- **What you have to do**: Reproduce the records below verbatim, line for line, omitting the pictures.

- **Dataset entries**:
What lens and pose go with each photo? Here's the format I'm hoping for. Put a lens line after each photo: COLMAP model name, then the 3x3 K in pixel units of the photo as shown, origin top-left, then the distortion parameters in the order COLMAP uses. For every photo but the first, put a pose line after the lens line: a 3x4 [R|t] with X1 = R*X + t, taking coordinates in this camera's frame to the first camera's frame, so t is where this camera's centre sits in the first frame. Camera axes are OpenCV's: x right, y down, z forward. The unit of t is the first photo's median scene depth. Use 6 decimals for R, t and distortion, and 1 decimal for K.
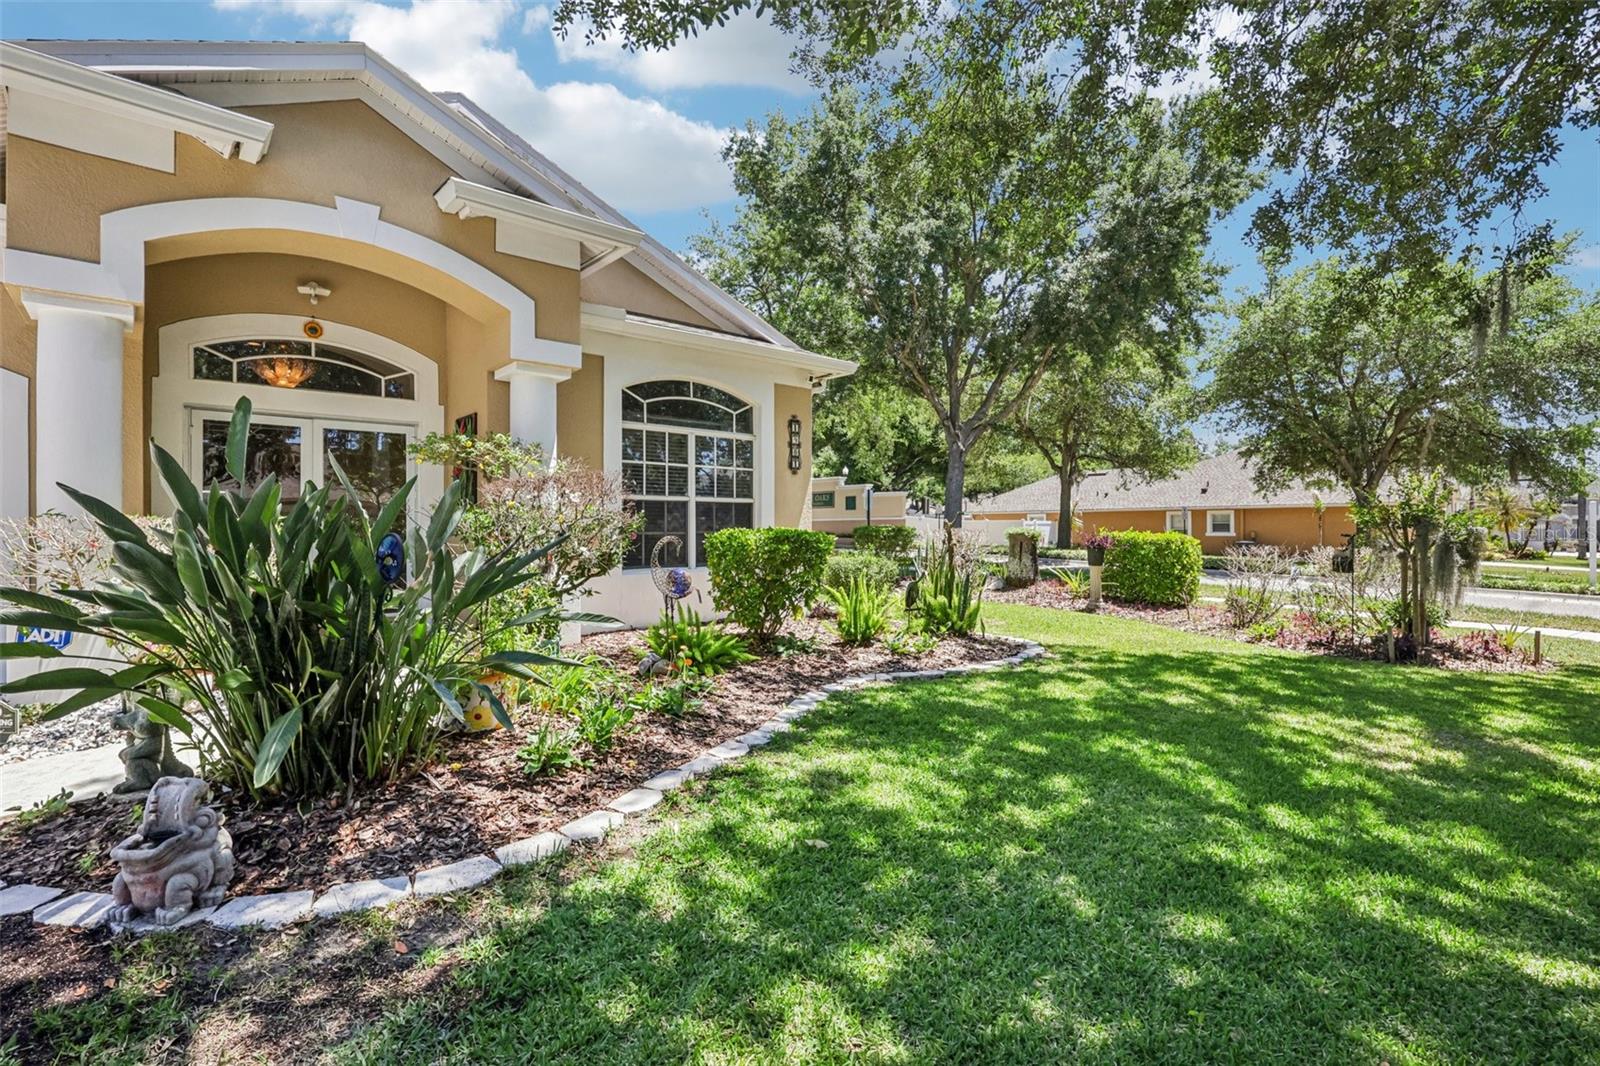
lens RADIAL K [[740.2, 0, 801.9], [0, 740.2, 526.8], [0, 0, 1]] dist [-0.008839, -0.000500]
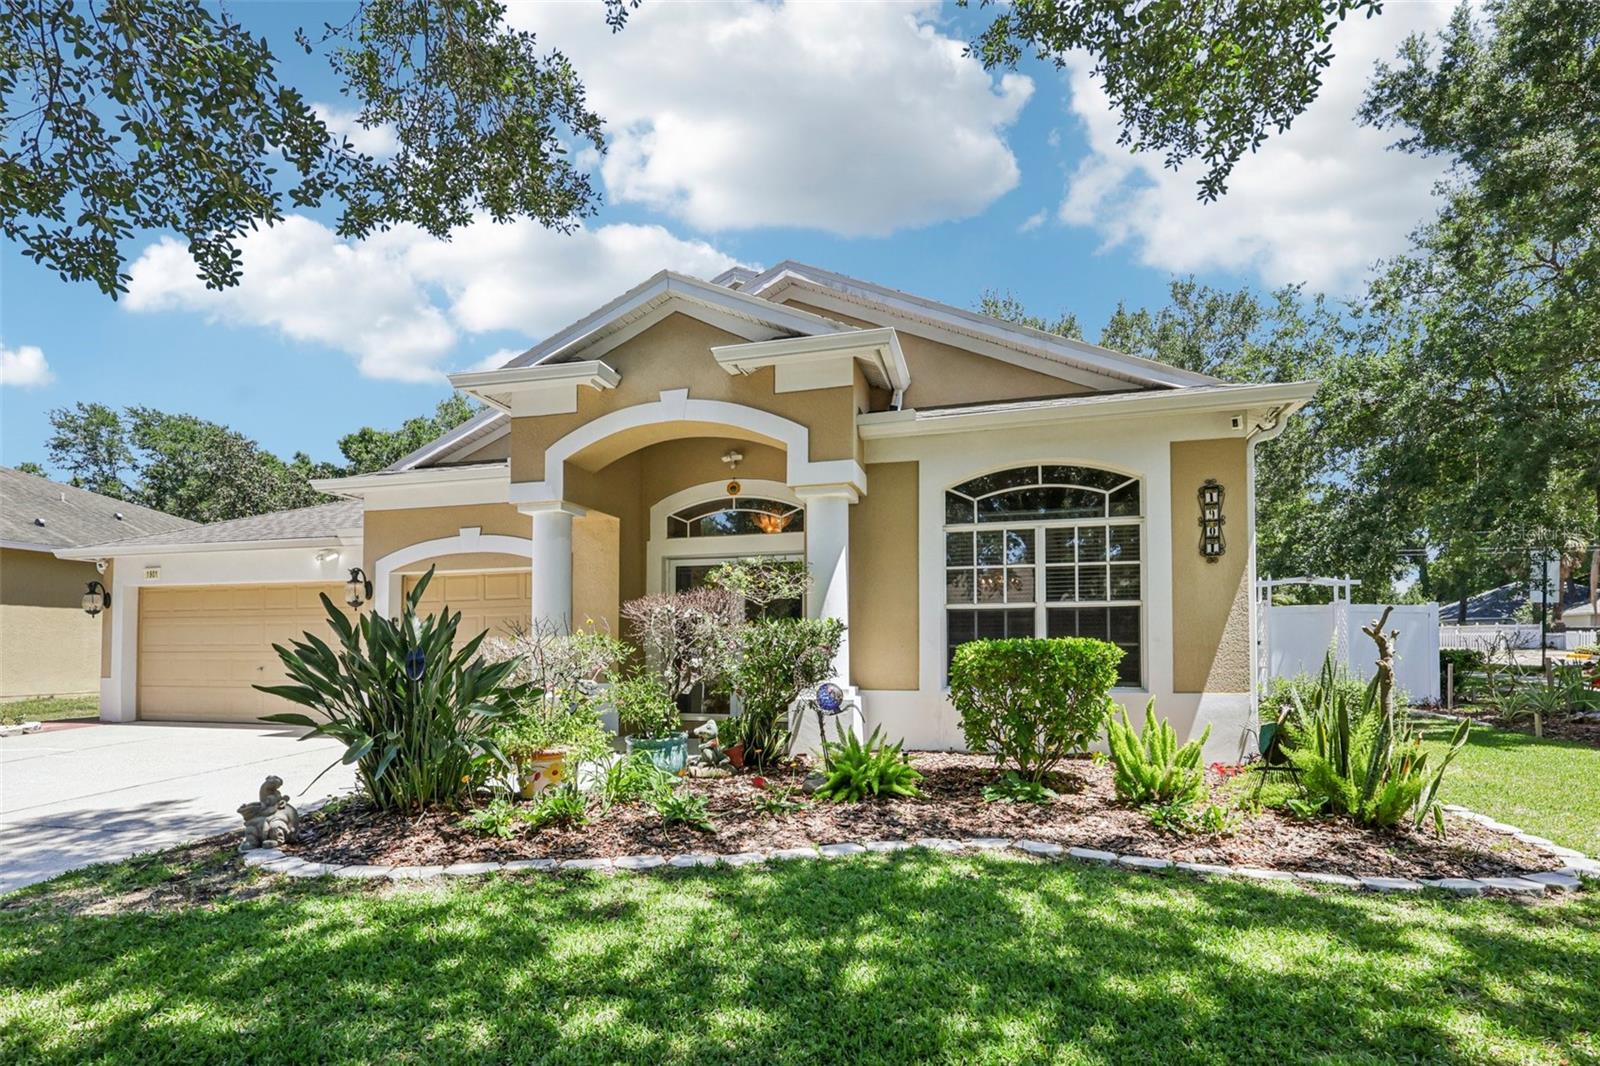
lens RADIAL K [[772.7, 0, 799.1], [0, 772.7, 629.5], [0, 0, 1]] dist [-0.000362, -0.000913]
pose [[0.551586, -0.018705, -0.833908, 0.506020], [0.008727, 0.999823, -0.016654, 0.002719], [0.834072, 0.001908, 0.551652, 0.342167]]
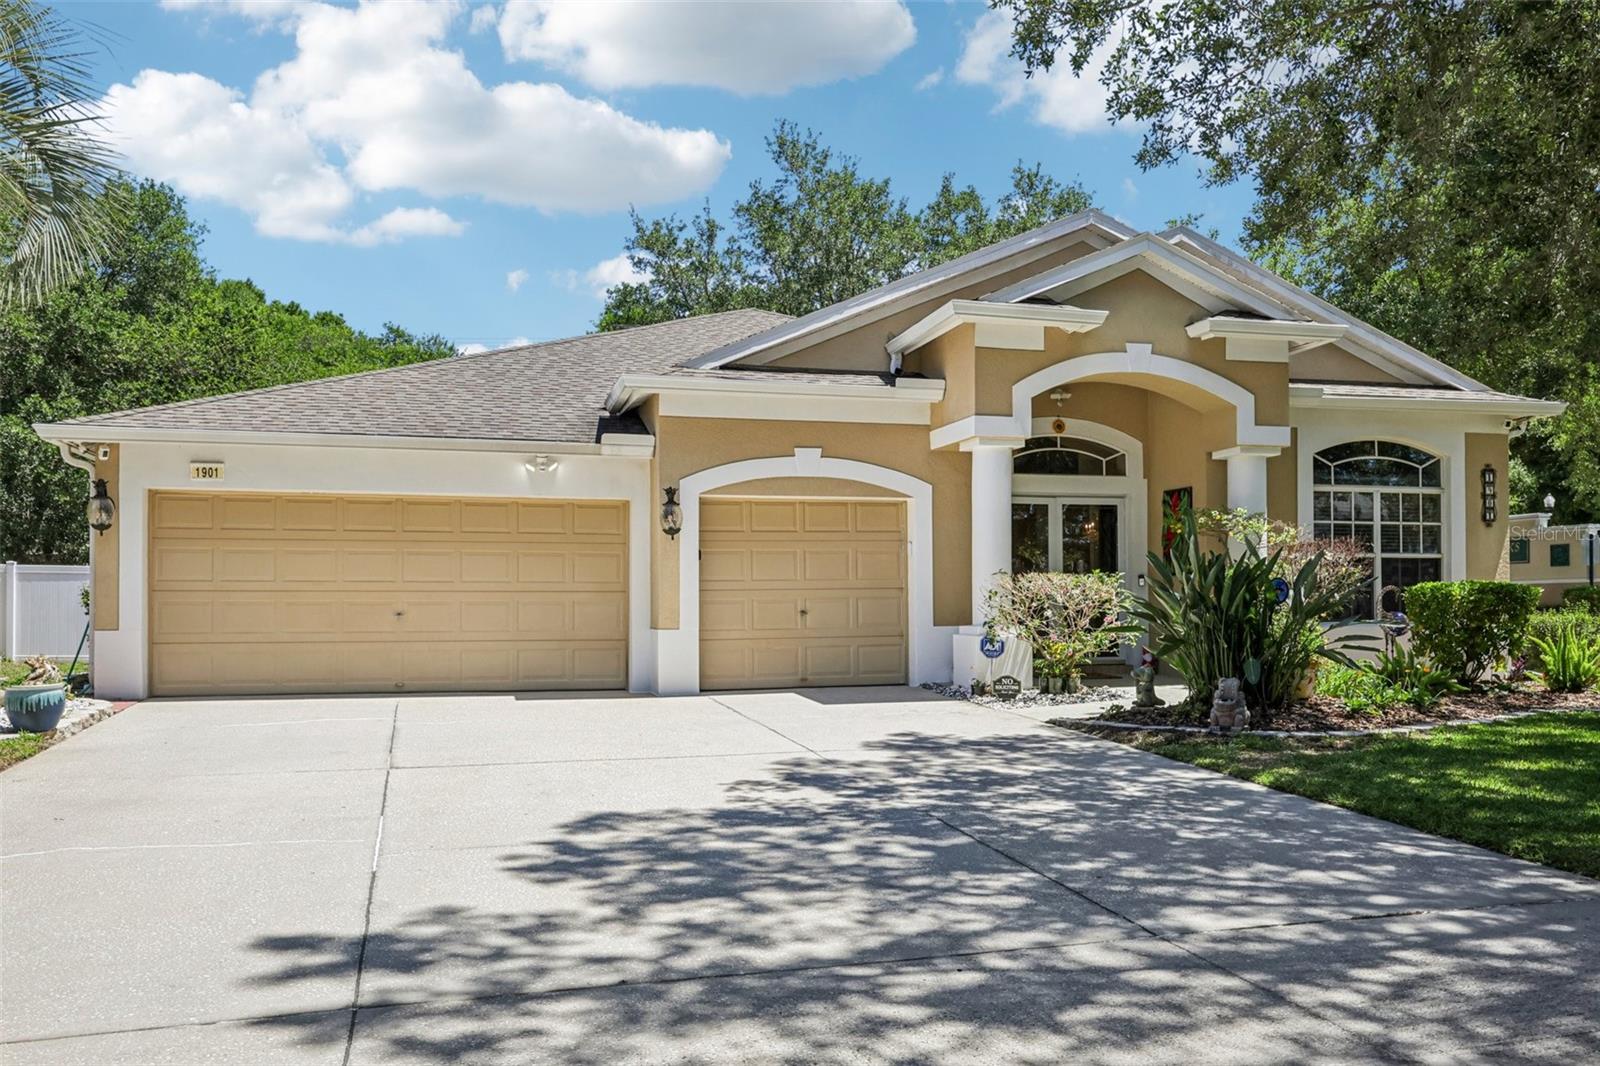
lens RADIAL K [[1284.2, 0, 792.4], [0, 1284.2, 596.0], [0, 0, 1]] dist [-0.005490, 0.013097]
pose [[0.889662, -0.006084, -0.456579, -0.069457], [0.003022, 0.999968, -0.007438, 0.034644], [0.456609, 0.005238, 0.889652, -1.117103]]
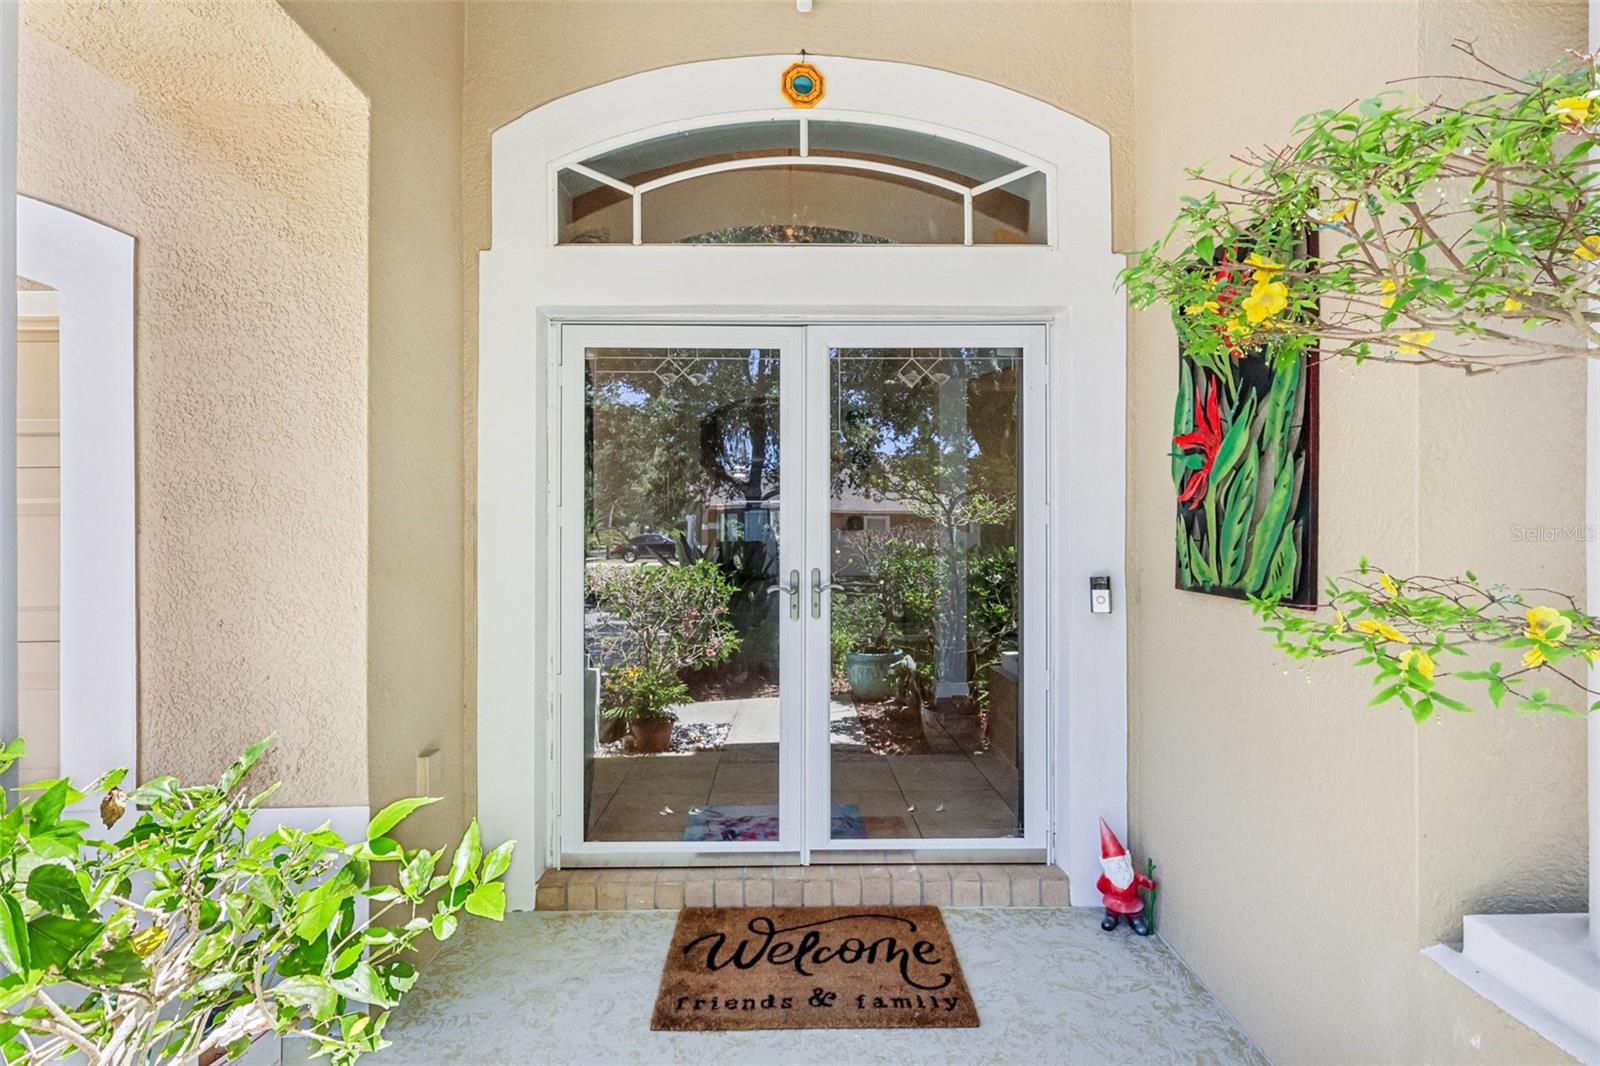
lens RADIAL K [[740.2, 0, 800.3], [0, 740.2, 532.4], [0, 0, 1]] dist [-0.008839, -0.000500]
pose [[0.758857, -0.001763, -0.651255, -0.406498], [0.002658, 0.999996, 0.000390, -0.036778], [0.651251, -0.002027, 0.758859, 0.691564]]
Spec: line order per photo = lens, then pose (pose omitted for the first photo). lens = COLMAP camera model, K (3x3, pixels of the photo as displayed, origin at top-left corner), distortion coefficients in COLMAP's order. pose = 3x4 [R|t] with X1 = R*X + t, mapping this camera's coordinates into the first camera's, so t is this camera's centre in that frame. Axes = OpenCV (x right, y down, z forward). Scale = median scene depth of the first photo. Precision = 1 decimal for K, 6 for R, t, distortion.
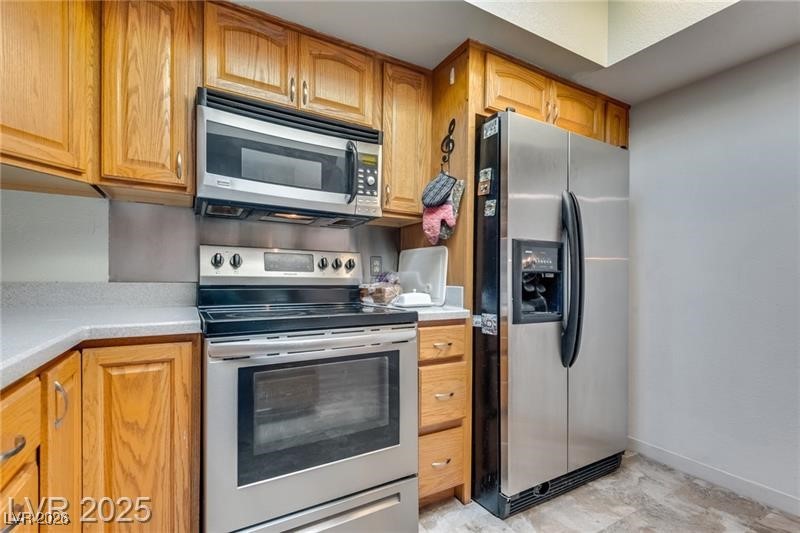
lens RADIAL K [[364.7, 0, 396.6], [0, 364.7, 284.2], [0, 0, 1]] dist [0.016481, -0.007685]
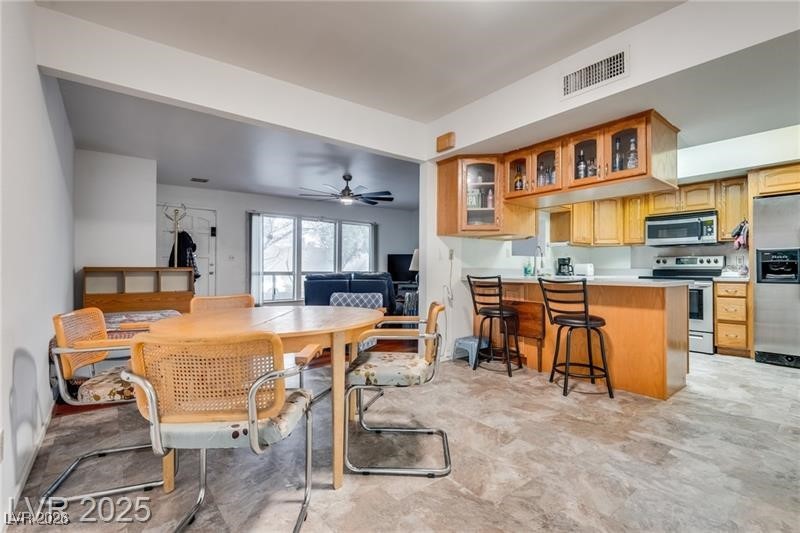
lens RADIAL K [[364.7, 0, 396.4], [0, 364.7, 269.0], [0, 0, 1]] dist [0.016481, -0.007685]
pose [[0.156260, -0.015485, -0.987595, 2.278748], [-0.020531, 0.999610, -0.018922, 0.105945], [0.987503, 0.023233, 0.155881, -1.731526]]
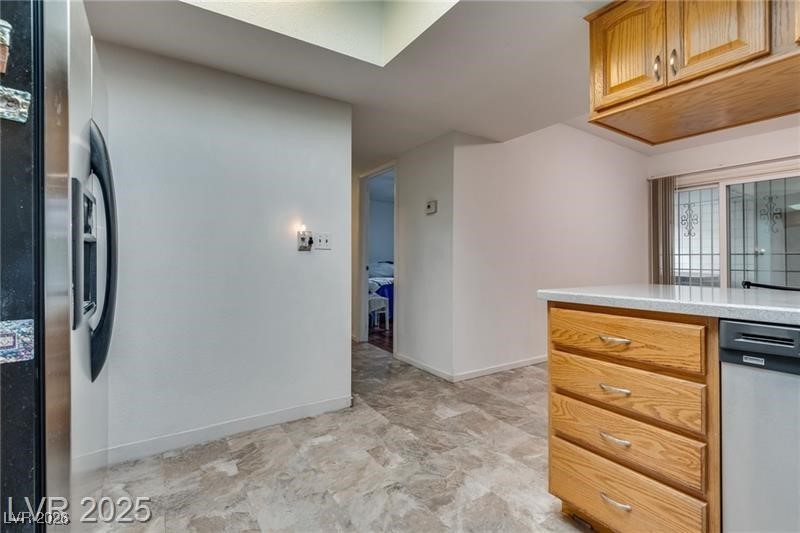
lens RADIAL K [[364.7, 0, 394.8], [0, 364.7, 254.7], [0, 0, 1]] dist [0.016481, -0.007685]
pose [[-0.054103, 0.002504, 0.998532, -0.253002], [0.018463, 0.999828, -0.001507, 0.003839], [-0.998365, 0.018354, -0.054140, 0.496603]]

- **Written solution**:
What lens and pose go with each photo? Here's the format I'm hoping for. Put a lens line after each photo: COLMAP model name, then the 3x3 K in pixel units of the photo as shown, origin top-left, then the distortion parameters in the order COLMAP uses. For every photo but the first, put a pose line after the lens line: a 3x4 [R|t] with X1 = R*X + t, taking coordinates in this camera's frame to the first camera's frame, so t is where this camera's centre sits in the first frame. Camera axes are OpenCV's: x right, y down, z forward. The unit of t is the first photo's median scene depth. Use 6 decimals for R, t and distortion, and 1 decimal for K.
lens RADIAL K [[740.2, 0, 801.9], [0, 740.2, 526.8], [0, 0, 1]] dist [-0.008839, -0.000500]
lens RADIAL K [[772.7, 0, 799.1], [0, 772.7, 629.5], [0, 0, 1]] dist [-0.000362, -0.000913]
pose [[0.551586, -0.018705, -0.833908, 0.506020], [0.008727, 0.999823, -0.016654, 0.002719], [0.834072, 0.001908, 0.551652, 0.342167]]
lens RADIAL K [[1284.2, 0, 792.4], [0, 1284.2, 596.0], [0, 0, 1]] dist [-0.005490, 0.013097]
pose [[0.889662, -0.006084, -0.456579, -0.069457], [0.003022, 0.999968, -0.007438, 0.034644], [0.456609, 0.005238, 0.889652, -1.117103]]
lens RADIAL K [[740.2, 0, 800.3], [0, 740.2, 532.4], [0, 0, 1]] dist [-0.008839, -0.000500]
pose [[0.758857, -0.001763, -0.651255, -0.406498], [0.002658, 0.999996, 0.000390, -0.036778], [0.651251, -0.002027, 0.758859, 0.691564]]
Spec: line order per photo = lens, then pose (pose omitted for the first photo). lens = COLMAP camera model, K (3x3, pixels of the photo as displayed, origin at top-left corner), distortion coefficients in COLMAP's order. pose = 3x4 [R|t] with X1 = R*X + t, mapping this camera's coordinates into the first camera's, so t is this camera's centre in that frame. Axes = OpenCV (x right, y down, z forward). Scale = median scene depth of the first photo. Precision = 1 decimal for K, 6 for R, t, distortion.
lens RADIAL K [[364.7, 0, 396.6], [0, 364.7, 284.2], [0, 0, 1]] dist [0.016481, -0.007685]
lens RADIAL K [[364.7, 0, 396.4], [0, 364.7, 269.0], [0, 0, 1]] dist [0.016481, -0.007685]
pose [[0.156260, -0.015485, -0.987595, 2.278748], [-0.020531, 0.999610, -0.018922, 0.105945], [0.987503, 0.023233, 0.155881, -1.731526]]
lens RADIAL K [[364.7, 0, 394.8], [0, 364.7, 254.7], [0, 0, 1]] dist [0.016481, -0.007685]
pose [[-0.054103, 0.002504, 0.998532, -0.253002], [0.018463, 0.999828, -0.001507, 0.003839], [-0.998365, 0.018354, -0.054140, 0.496603]]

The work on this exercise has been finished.